Pernah ada seseorang yang mengaku-aku sebagai pemilik tanahnya
al-Habib Umar bin Hafidz. Ia mengatakan bahwa tanah itu adalah miliknya. Maka keesokan
harinya Habib Salim, putera Habib Umar, mendatangi orang tersebut dan menjelaskan
panjang lebar bahwa tanah itu bukan miliknya tapi milik Habib Umar. Surat-surat
resminya pun ada di tangan Habib Umar.
Namun orang tersebut tidak bergeming, tetap ngotot
mengakui tanah itu adalah miliknya. Akhirnya dengan terpaksa Habib Salim mendatangi
sang ayah, Habib Umar bin Hafidz, seraya menjelaskan semuanya. “Abah, si
fulan mengaku-aku tanah kita yang ada di daerah sana adalah miliknya,” tutur
sang anak.
Habib Umar malah menanggapi perkataan anaknya itu
dengan senyuman, lalu berkata: “Kalau begitu kita ikhlaskan saja tanah itu
untuk dia.”
Sang anak menjadi terheran-heran, barangkali ada yang
salah didengar ia mencoba memastikan: “Tapi, bukankah surat-surat resmi
tanah itu ada di tangan kita?
Habib Umar kemudian menjawab: “Salim... kita tidak
akan berseteru dengan saudara Muslim kita hanya karena urusan duniawi.
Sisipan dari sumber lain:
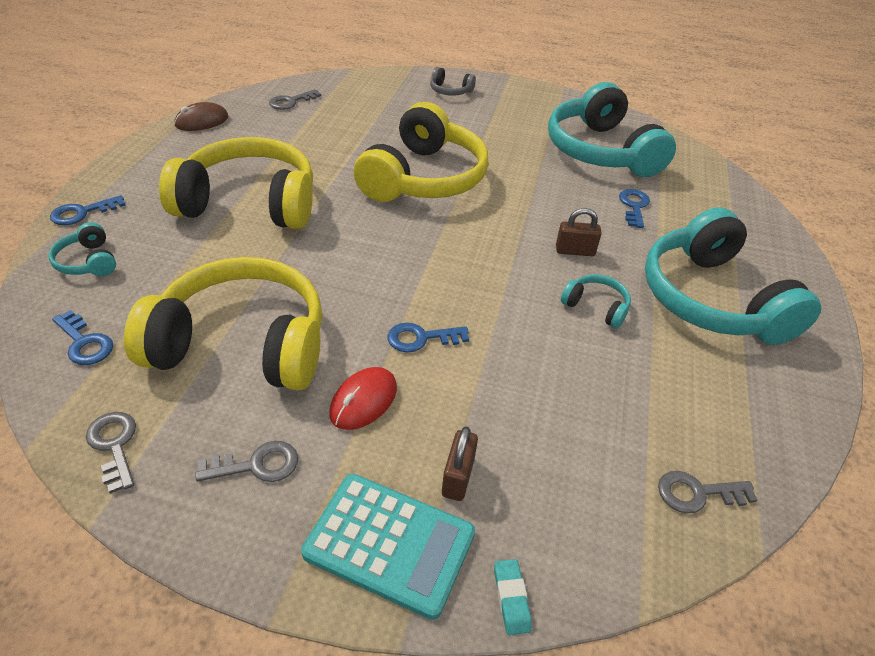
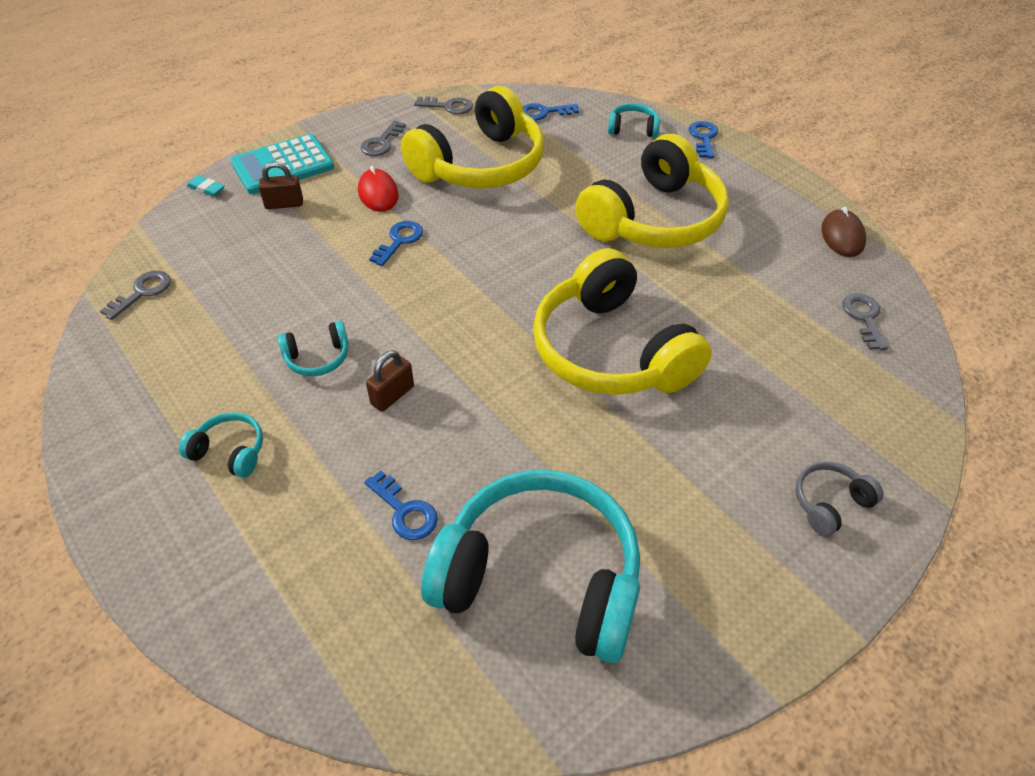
camera: 130 degrees right, 5 degrees up
(458, 477) = (284, 204): brown padlock -> brown padlock turned 60 degrees counterclockwise
(711, 299) = (230, 452): turquoise headphones -> turquoise headphones, size x0.41

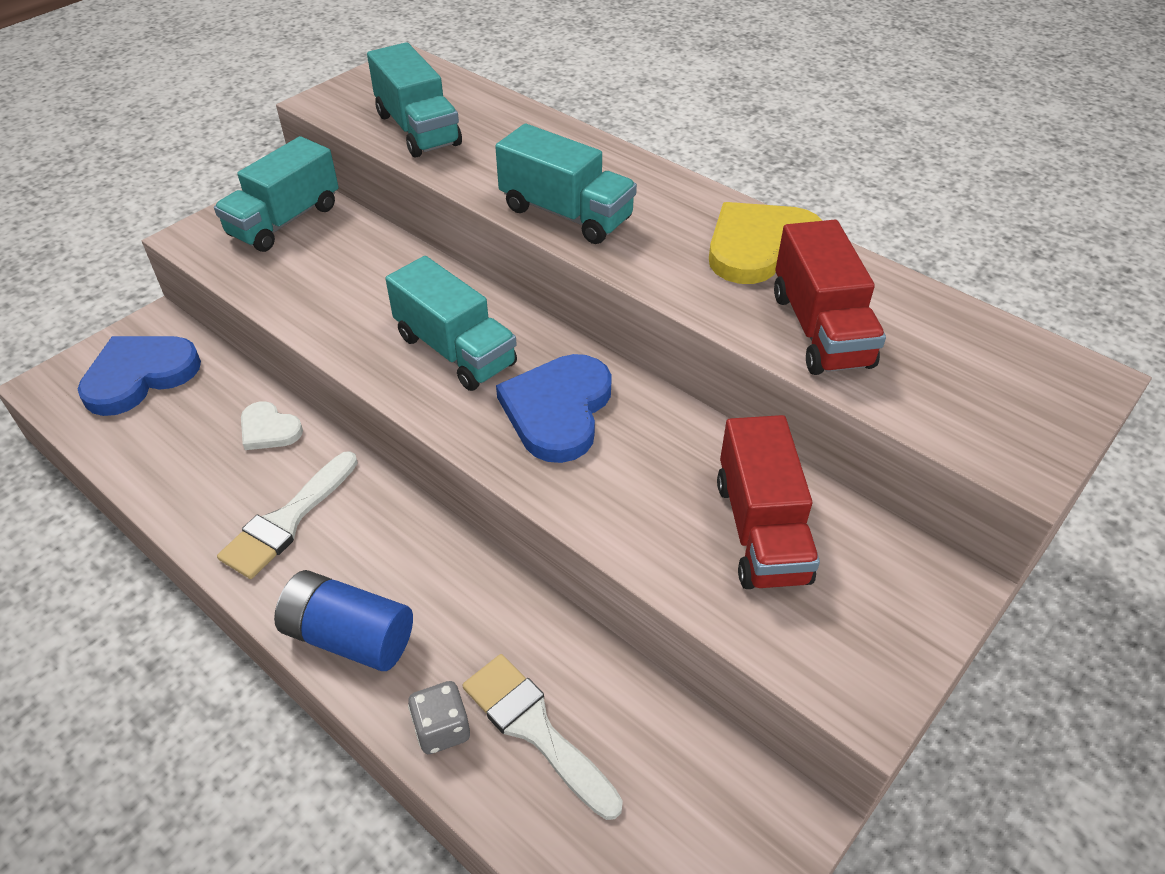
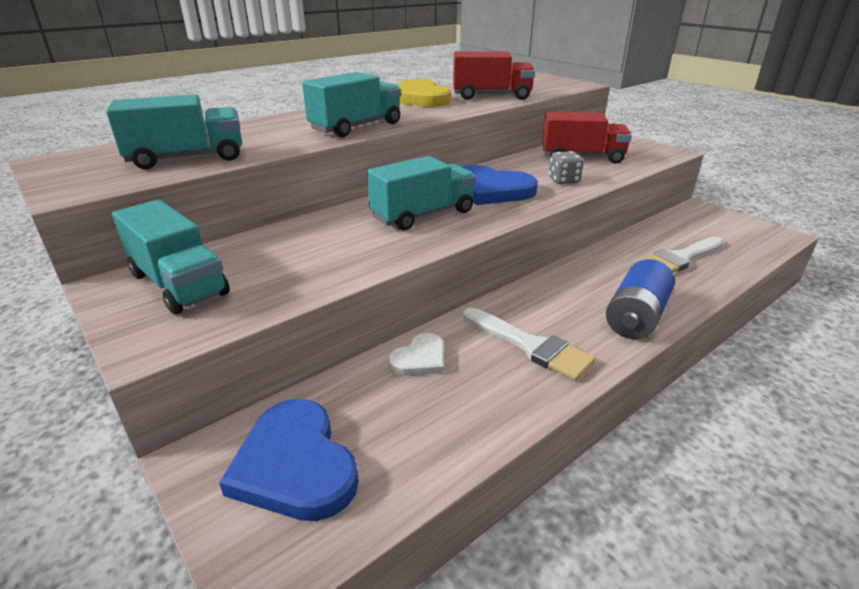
camera: 80 degrees left, 15 degrees down
(442, 729) = (692, 285): grey dice -> grey dice (563, 180)

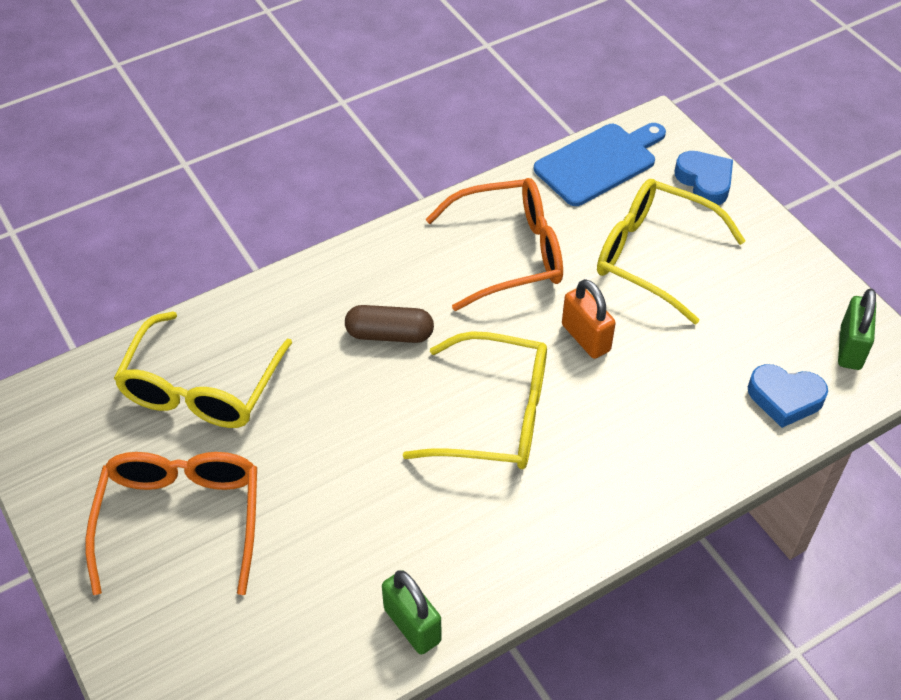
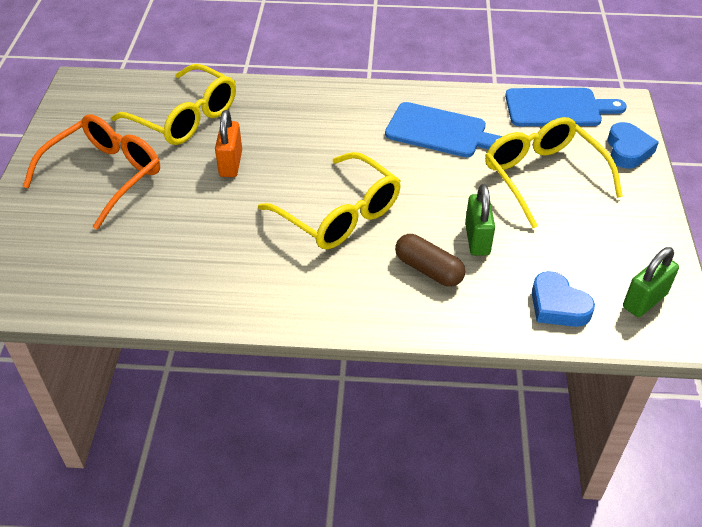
camera: 35 degrees right, 5 degrees down
(202, 387) = (184, 117): yellow glasses -> yellow glasses turned 105 degrees counterclockwise
(389, 334) = (319, 140): brown capsule -> brown capsule (428, 270)
(412, 625) = (171, 298): green padlock -> green padlock (477, 239)
(508, 253) = (440, 131): orange glasses -> blue cutting board
(585, 338) = (445, 200): orange padlock -> orange padlock (231, 164)

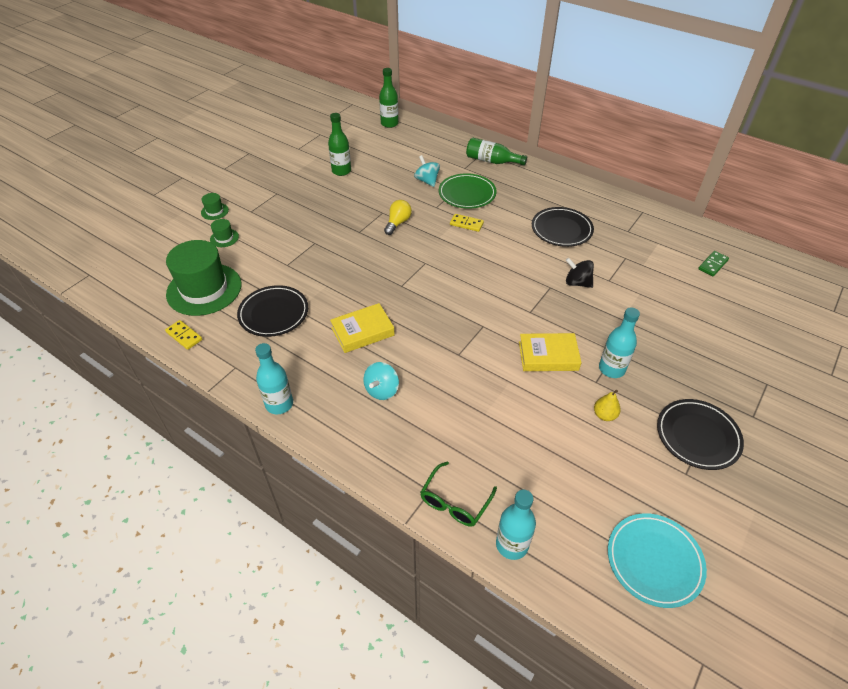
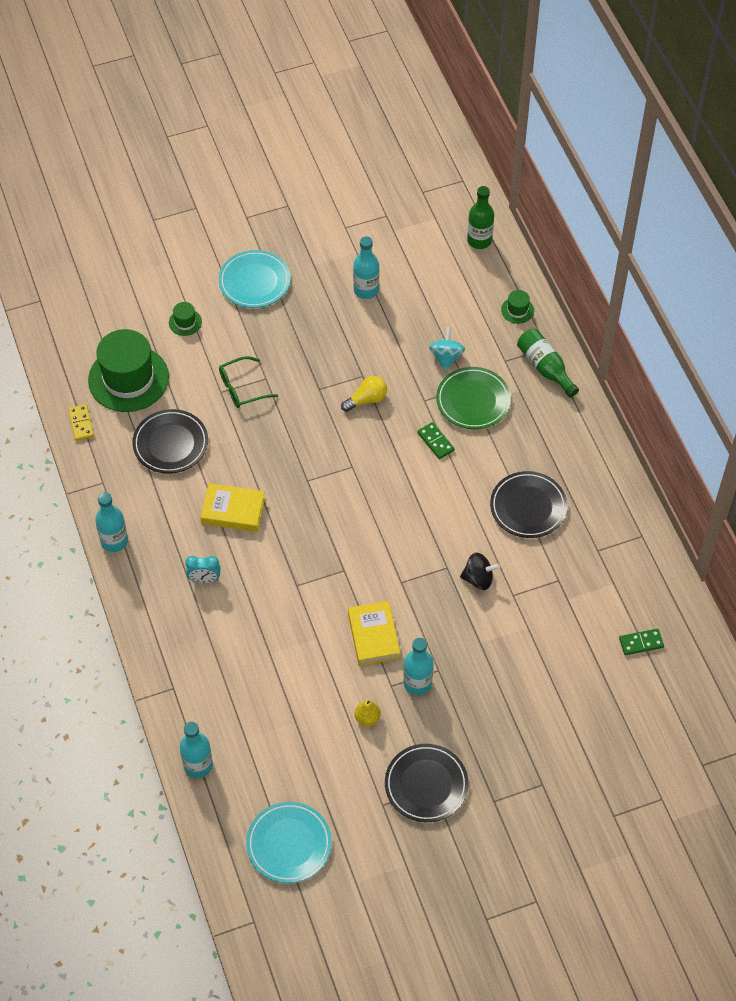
camera: 35 degrees right, 10 degrees up
(214, 211) = (198, 279): green hat -> green hat (517, 310)
(259, 197) = (254, 282): none -> turquoise plate
(341, 171) = (366, 290): green bottle -> turquoise bottle
(382, 390) = (204, 579): turquoise spinning top -> turquoise clock
(454, 502) = (184, 708): green glasses -> green glasses (242, 388)
(466, 224) = (435, 442): yellow domino -> green domino
(548, 356) = (373, 636): yellow book -> yellow book turned 45 degrees clockwise
(577, 283) = (478, 579): black spinning top -> black spinning top turned 120 degrees clockwise

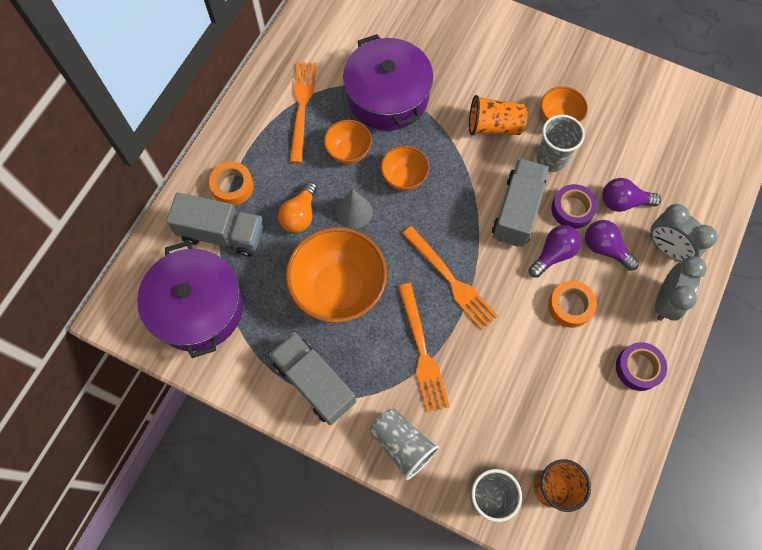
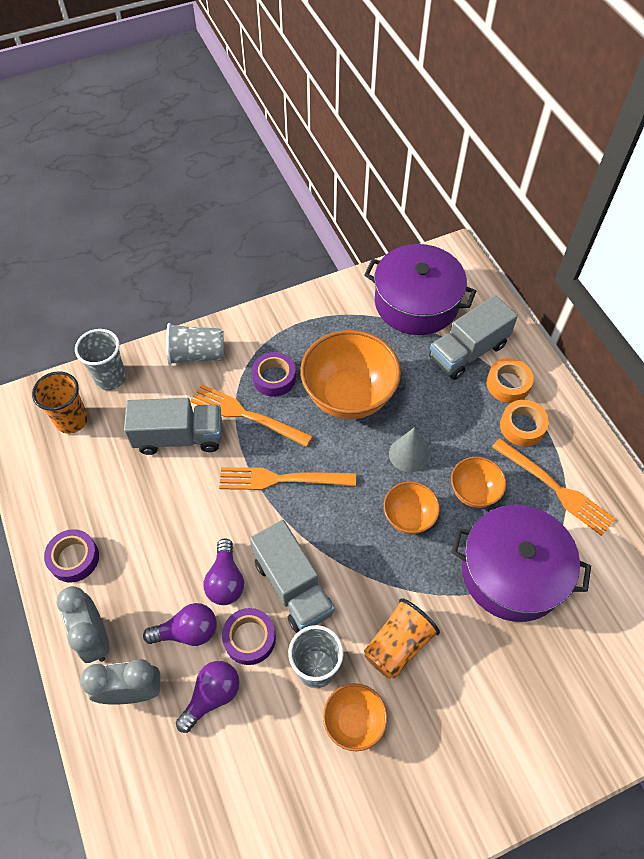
camera: 130 degrees right, 10 degrees down
(300, 215) = (439, 413): orange light bulb -> none
(314, 382) = (292, 334): grey truck -> grey truck (179, 437)
(370, 359) = (274, 378): none -> purple tape
(570, 306) = (171, 552): orange tape -> orange tape (522, 426)

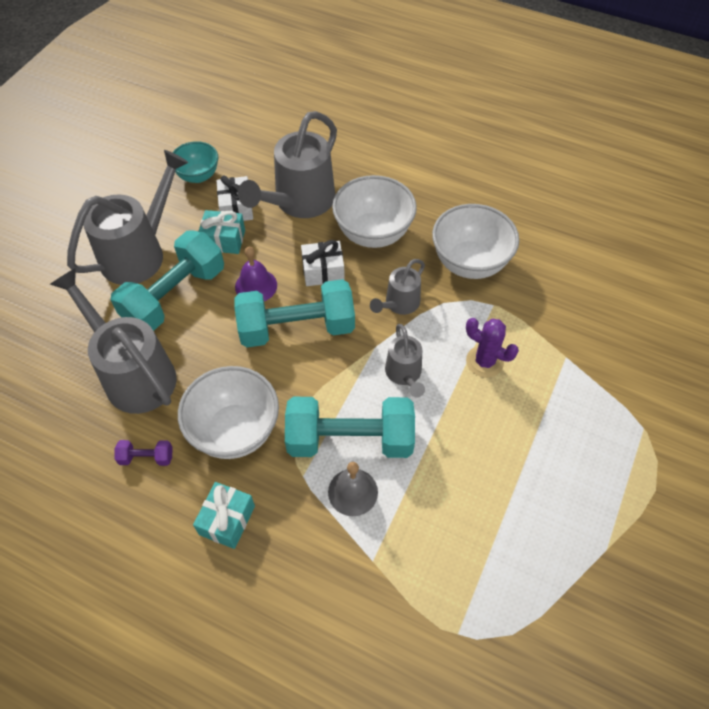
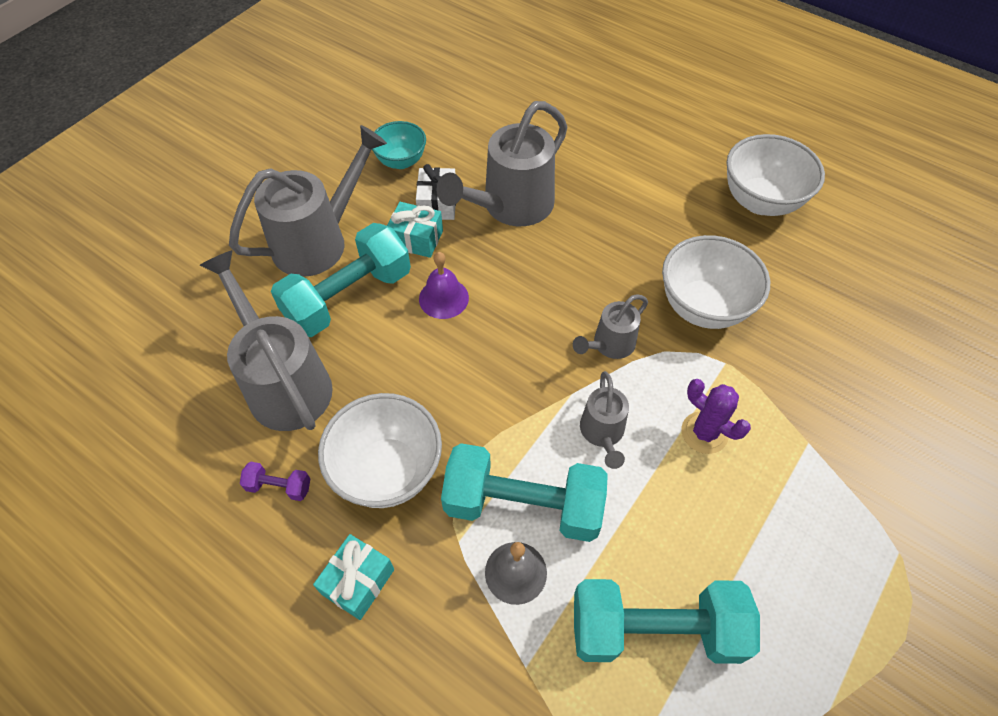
camera: 10 degrees right, 0 degrees up
(297, 328) = (482, 356): turquoise dumbbell -> turquoise dumbbell (655, 629)
(323, 271) = (525, 292): white gift -> none
(373, 233) = (592, 255): white bowl -> white bowl (760, 201)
Kita tidak
akan pernah memperebutkan dunia dengan siapapun. Seandainya dia juga mengakui
rumah kita ini, kita akan ikhlaskan rumah ini untuknya. Kita masih bisa tidur
di mobil kita.”
(Diolah dari
tulisan Ahmad Afif Tawes, santri
Indonesia di Yaman, yang mendengar langsung dari penuturan al-Habib Salim bin Umar
bin Hafidz sewaktu mengadakan “ijtima’ khusus” dengan jamaah haji tahun ini).